I've dug into tcpdumps between 10.2.x.x and 10.8.x.x(both zabbix servers). Traffic seems to drop tcp FIN and SYN flags in both directions while failed over the secondary PFsense. I just see ACK flags going back and forth while on the secondary PFsense firewall (carp in maint mode on primary). I tried enabling a few settings(Bypass firewall rules for traffic on the same interface, Firewall Optimization Options:"conservative", etc...), but still no luck. As soon as the primary takes back the CARP VIPs, then all traffic goes back to normal. Any idea why only the secondary node is not passing all tcp traffic(ssh and other ports work just fine) across the IPSec tunnel? I have checked and sync is working with all boxes checked. I also have outbound NAT configured so that I can ping the secondary firewall over the IPsec tunnel, so that part is fine.
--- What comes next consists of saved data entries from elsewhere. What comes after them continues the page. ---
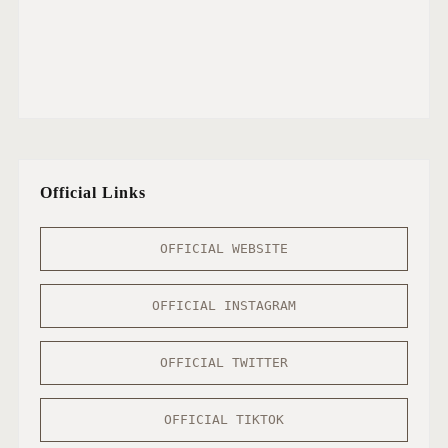
Official Links
OFFICIAL WEBSITE
OFFICIAL INSTAGRAM
OFFICIAL TWITTER
OFFICIAL TIKTOK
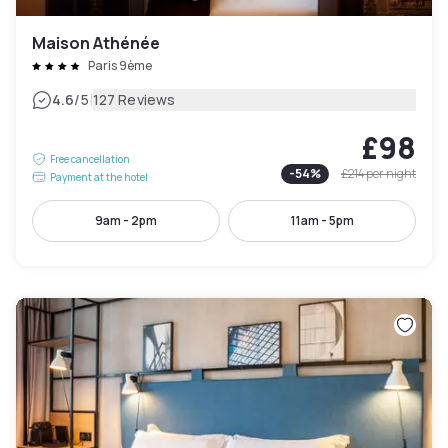
Maison Athénée
Paris 9ème
|
4.6
/5
127 Reviews
£98
Free cancellation
-
54
%
£214
per night
Payment at the hotel
9am - 2pm
11am - 5pm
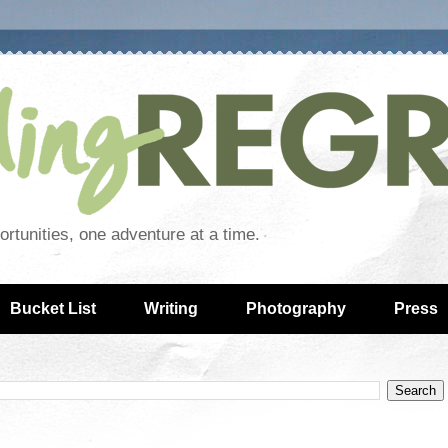
rtunities, one adventure at a time.
Bucket List
Writing
Photography
Press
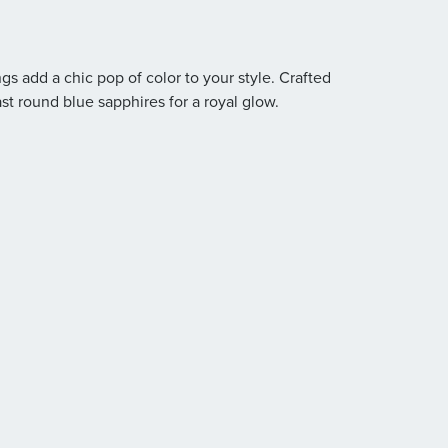
gs add a chic pop of color to your style. Crafted
ast round blue sapphires for a royal glow.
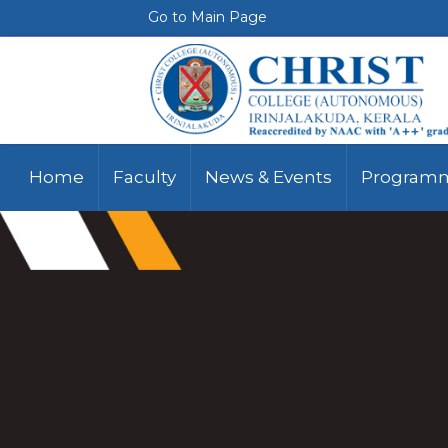
Go to Main Page
Home
Faculty
News & Events
Programm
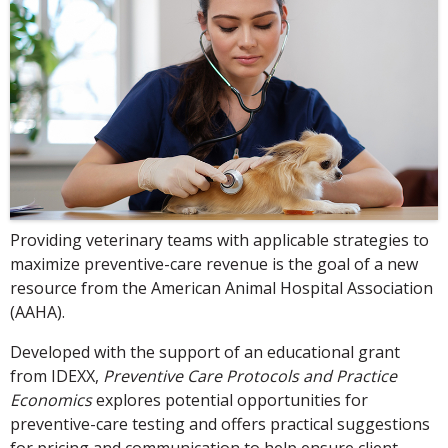
Providing veterinary teams with applicable strategies to
maximize preventive-care revenue is the goal of a new
resource from the American Animal Hospital Association
(AAHA).
Developed with the support of an educational grant
from IDEXX,
Preventive Care Protocols and Practice
Economics
explores potential opportunities for
preventive-care testing and offers practical suggestions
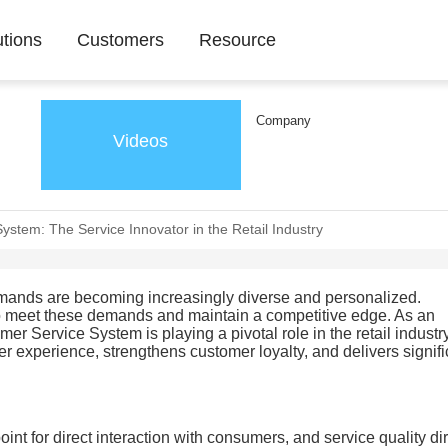
utions
Customers
Resource
Company
Videos
System: The Service Innovator in the Retail Industry
demands are becoming increasingly diverse and personalized.
to meet these demands and maintain a competitive edge. As an
er Service System is playing a pivotal role in the retail industry.
er experience, strengthens customer loyalty, and delivers signifi
point for direct interaction with consumers, and service quality di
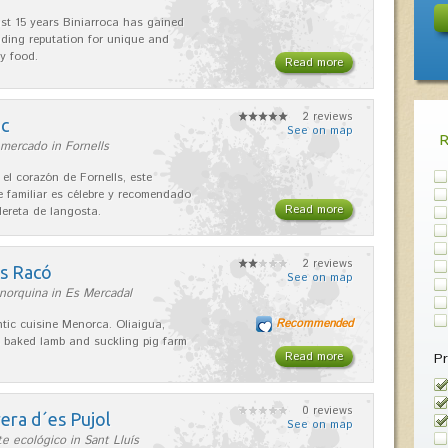
ast 15 years Biniarroca has gained
ding reputation for unique and
ty food.
Read more
2 reviews
nc
See on map
mercado in Fornells
 el corazón de Fornells, este
e familiar es célebre y recomendado
Read more
dereta de langosta.
2 reviews
es Racó
See on map
norquina in Es Mercadal
Recommended
tic cuisine Menorca. Oliaigua,
 baked lamb and suckling pig farm
Read more
Pr
0 reviews
era d´es Pujol
See on map
e ecológico in Sant Lluís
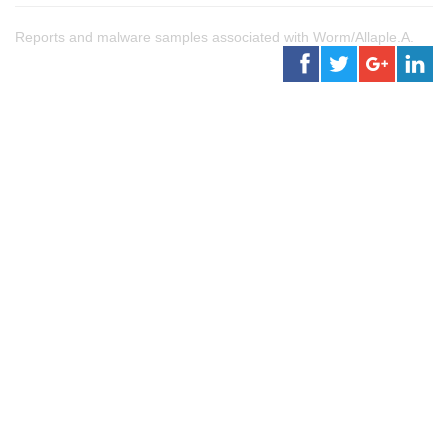
Reports and malware samples associated with Worm/Allaple.A.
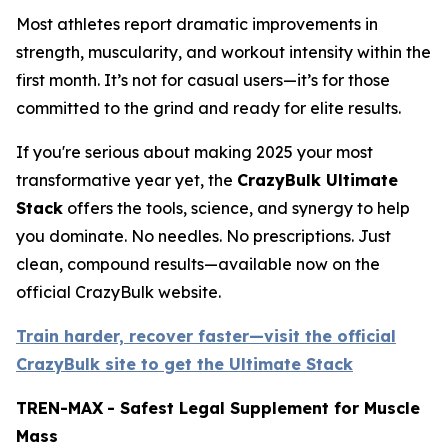
Most athletes report dramatic improvements in
strength, muscularity, and workout intensity within the
first month. It’s not for casual users—it’s for those
committed to the grind and ready for elite results.
If you're serious about making 2025 your most
transformative year yet, the
CrazyBulk Ultimate
Stack
offers the tools, science, and synergy to help
you dominate. No needles. No prescriptions. Just
clean, compound results—available now on the
official CrazyBulk website.
Train harder, recover faster—visit the official
CrazyBulk site to get the Ultimate Stack
TREN-MAX
- Safest Legal Supplement for Muscle
Mass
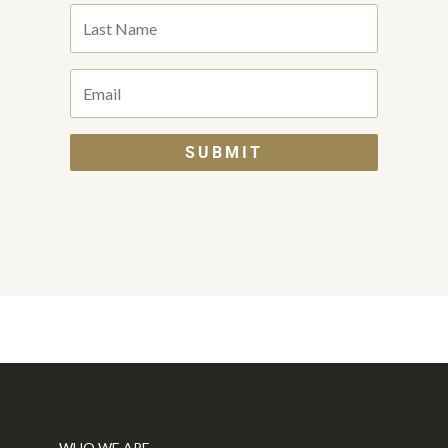
SUBMIT
WHO WE ARE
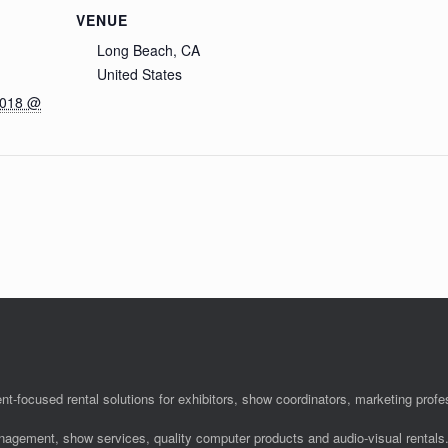
VENUE
Long Beach, CA
United States
2018 @
nt-focused rental solutions for exhibitors, show coordinators, marketing pro
anagement, show services, quality computer products and audio-visual rentals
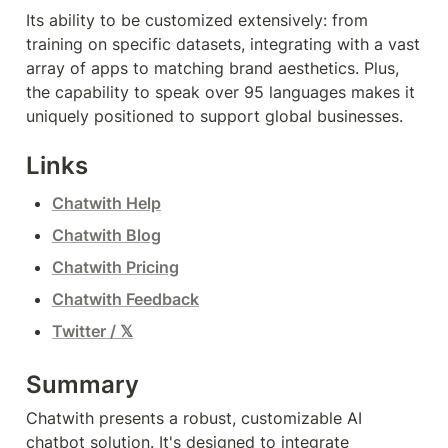
Its ability to be customized extensively: from 
training on specific datasets, integrating with a vast 
array of apps to matching brand aesthetics. Plus, 
the capability to speak over 95 languages makes it 
uniquely positioned to support global businesses.
Links
Chatwith Help
Chatwith Blog
Chatwith Pricing
Chatwith Feedback
Twitter / 𝕏
Summary
Chatwith presents a robust, customizable AI 
chatbot solution. It's designed to integrate 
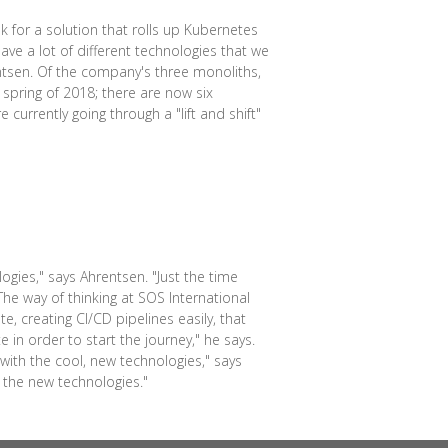
 for a solution that rolls up Kubernetes
ve a lot of different technologies that we
ntsen. Of the company's three monoliths,
 spring of 2018; there are now six
currently going through a "lift and shift"
ogies," says Ahrentsen. "Just the time
he way of thinking at SOS International
, creating CI/CD pipelines easily, that
e in order to start the journey," he says.
ith the cool, new technologies," says
 the new technologies."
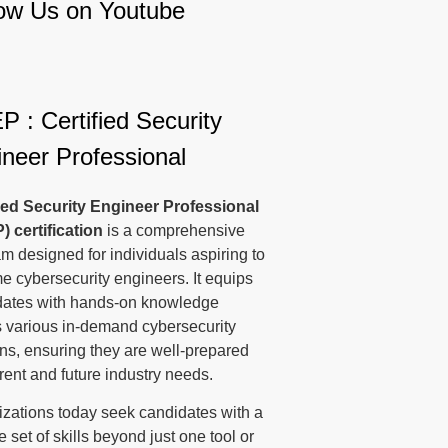
low Us on Youtube
 : Certified Security
neer Professional
fied Security Engineer Professional
P)
certification
is a comprehensive
m designed for individuals aspiring to
 cybersecurity engineers. It equips
dates with hands-on knowledge
 various in-demand cybersecurity
s, ensuring they are well-prepared
rrent and future industry needs.
zations today seek candidates with a
e set of skills beyond just one tool or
Attached is my network design to help with what I'm trying to explain.
Thanks!
-Rich
-
@rivest1000 Failing over IPsec is going to break all states and they will need to be reestablished.
-
@derelict Right, I do notice a short break once the secondary takes over the IPsec tunnel, but then I see them establish and then ping and ssh start to work, but then I see the TCP FIN and SYN flags start to fail in both directions.
-
@rivest1000 Everything that needs to have the CARP VIP as the default gateway has the CARP VIP as the default gateway?
-
@rivest1000 How are you failing over?
-
@derelict Yes everything in DC A has a default gateway of the CARP VIP 10.8.0.1. I'm manually failing over to test with "Enter Persistent CARP Maintenance Mode" on the primary.
-
@rivest1000 One thing to note is that the secondary is using the same exact IPs and configs as the primary for the IPsec tunnels, including the Phase 2 Local and Remote subnet IPs for the Routed IPsec to reach between DCs. Is it ok the use these same IPs to establish IPsec Phase 2 on the secondary(it's sync'd over with the HA setup)?
-
@rivest1000 That should be fine. Sounds like you need to simultaneously capture an interesting connection on all three inside interfaces and see what there is to see. Sorry but it's something unique to your environment based on what I have so far. Are the missing FIN/SYN packets being sent to the primary while the secondary is MASTER?
You're POSITIVE the zabbix hosts have the correct default gateways for the necessary traffic?